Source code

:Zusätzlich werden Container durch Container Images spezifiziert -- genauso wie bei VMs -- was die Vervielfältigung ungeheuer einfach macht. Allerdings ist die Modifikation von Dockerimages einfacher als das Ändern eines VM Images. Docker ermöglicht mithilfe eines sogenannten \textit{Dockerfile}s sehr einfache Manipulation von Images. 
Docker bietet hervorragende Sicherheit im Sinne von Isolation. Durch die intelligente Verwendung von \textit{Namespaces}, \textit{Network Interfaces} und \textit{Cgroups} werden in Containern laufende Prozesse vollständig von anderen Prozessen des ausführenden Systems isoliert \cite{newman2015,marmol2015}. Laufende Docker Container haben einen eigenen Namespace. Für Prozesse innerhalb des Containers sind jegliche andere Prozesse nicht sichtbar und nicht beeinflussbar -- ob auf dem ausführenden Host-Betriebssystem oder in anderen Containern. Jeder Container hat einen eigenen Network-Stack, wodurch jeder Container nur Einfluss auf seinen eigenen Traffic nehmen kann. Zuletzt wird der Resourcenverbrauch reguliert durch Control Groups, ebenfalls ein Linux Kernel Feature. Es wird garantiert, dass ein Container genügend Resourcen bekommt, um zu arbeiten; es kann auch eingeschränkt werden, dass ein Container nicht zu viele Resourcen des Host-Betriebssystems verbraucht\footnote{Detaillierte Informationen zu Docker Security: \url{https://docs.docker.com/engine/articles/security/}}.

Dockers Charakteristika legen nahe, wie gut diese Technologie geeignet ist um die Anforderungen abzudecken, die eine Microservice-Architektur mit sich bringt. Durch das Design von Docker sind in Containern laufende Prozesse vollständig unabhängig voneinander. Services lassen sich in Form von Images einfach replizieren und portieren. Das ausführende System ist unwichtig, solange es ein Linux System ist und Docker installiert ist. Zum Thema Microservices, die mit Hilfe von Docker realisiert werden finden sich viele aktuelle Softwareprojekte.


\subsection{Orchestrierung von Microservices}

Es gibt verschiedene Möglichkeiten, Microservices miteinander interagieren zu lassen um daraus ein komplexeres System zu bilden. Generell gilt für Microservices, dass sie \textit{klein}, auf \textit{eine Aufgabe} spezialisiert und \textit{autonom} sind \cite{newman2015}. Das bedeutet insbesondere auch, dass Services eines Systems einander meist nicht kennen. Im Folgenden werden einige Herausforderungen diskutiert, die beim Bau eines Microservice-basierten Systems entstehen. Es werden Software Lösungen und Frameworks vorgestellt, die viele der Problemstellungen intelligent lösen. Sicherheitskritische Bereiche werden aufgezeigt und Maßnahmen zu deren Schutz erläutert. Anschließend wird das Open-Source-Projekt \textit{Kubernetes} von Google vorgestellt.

———

## Work item
Please print, exactly and with nothing else, the lines from the first line of the entries through the line containing "Manipulation von Images.".

## Answer section
Source code

:Zusätzlich werden Container durch Container Images spezifiziert -- genauso wie bei VMs -- was die Vervielfältigung ungeheuer einfach macht. Allerdings ist die Modifikation von Dockerimages einfacher als das Ändern eines VM Images. Docker ermöglicht mithilfe eines sogenannten \textit{Dockerfile}s sehr einfache Manipulation von Images. 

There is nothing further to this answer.